Exercise aim
Lay out the records below as a Markdown table with the columns Row and Line, starting at the line that contains "scientific name: Rosa delasoieri" and running through the last line of the records, both ends included. Leave out blank lines.

[Dataset items]
____________________
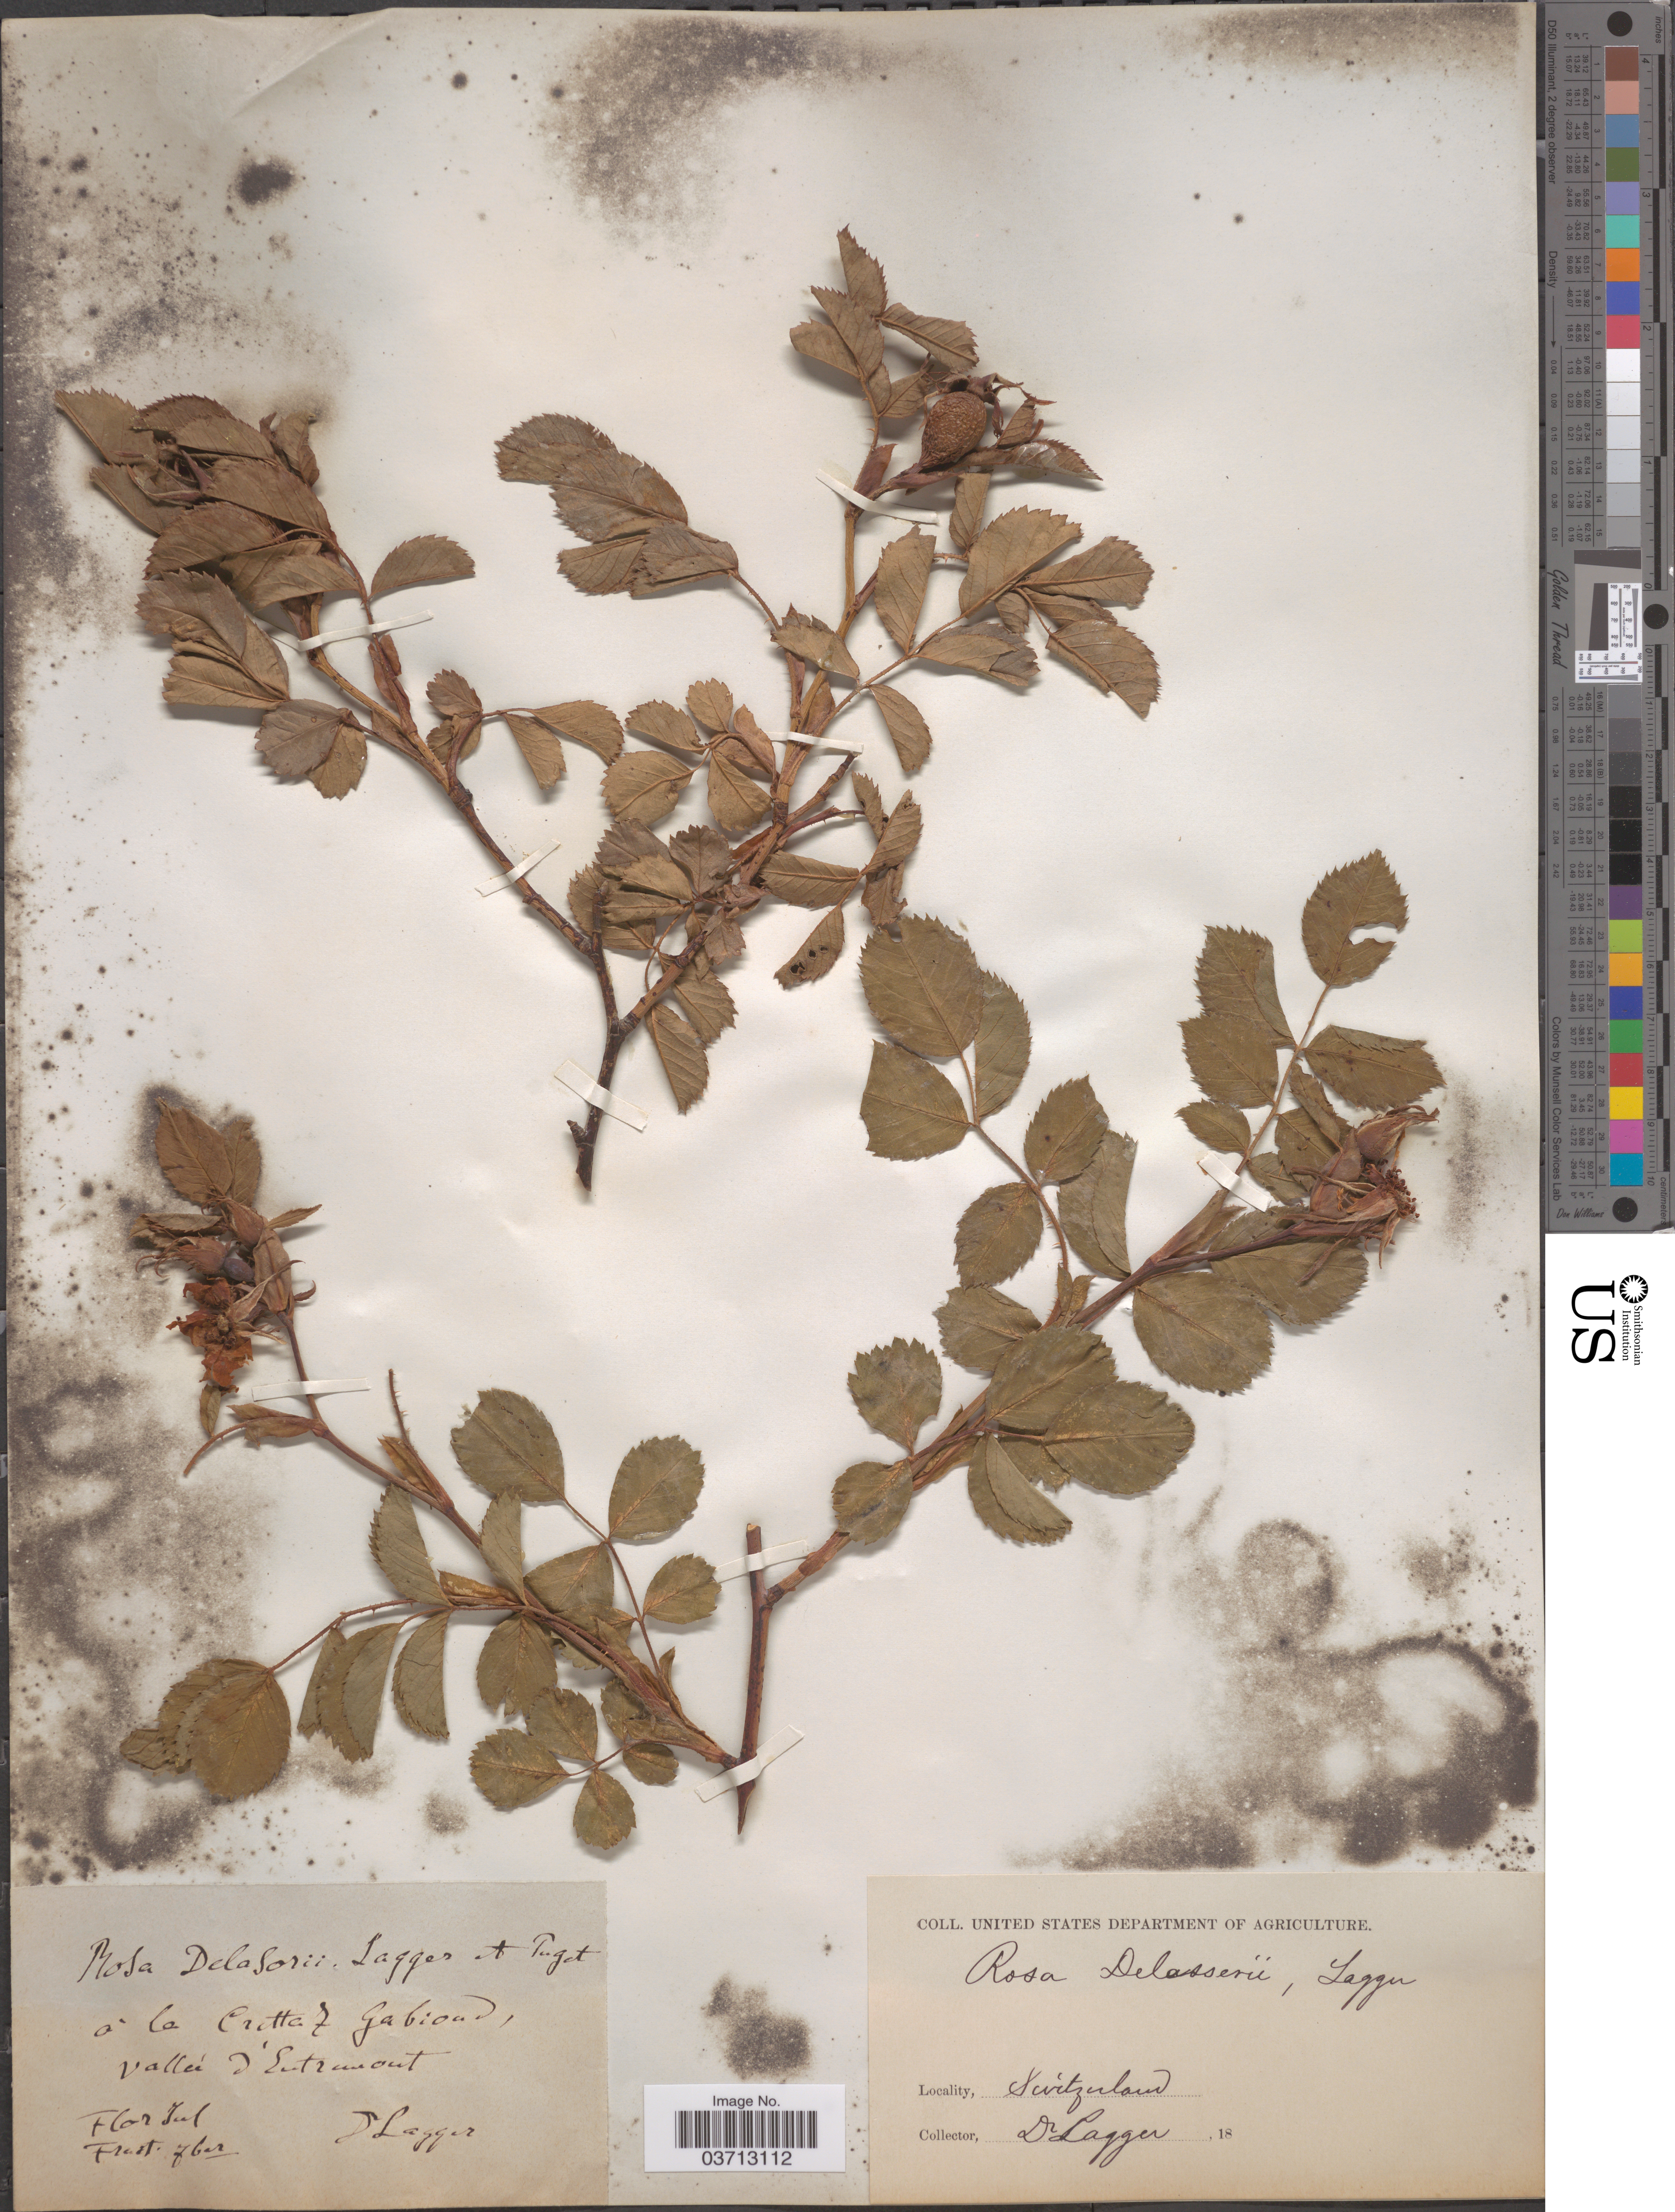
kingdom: Plantae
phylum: Tracheophyta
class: Magnoliopsida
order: Rosales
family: Rosaceae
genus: Rosa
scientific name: Rosa delasoieri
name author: Lagger & Puget ex De la Soie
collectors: F. J. Lagger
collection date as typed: Jul - 7bre 18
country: Switzerland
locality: Á la Crittaz Gabioud, vallée d'Entremont.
____________________
Task solution
| Row | Line |
|---|---|
| 1 | scientific name: Rosa delasoieri |
| 2 | name author: Lagger & Puget ex De la Soie |
| 3 | collectors: F. J. Lagger |
| 4 | collection date as typed: Jul - 7bre 18 |
| 5 | country: Switzerland |
| 6 | locality: Á la Crittaz Gabioud, vallée d'Entremont. |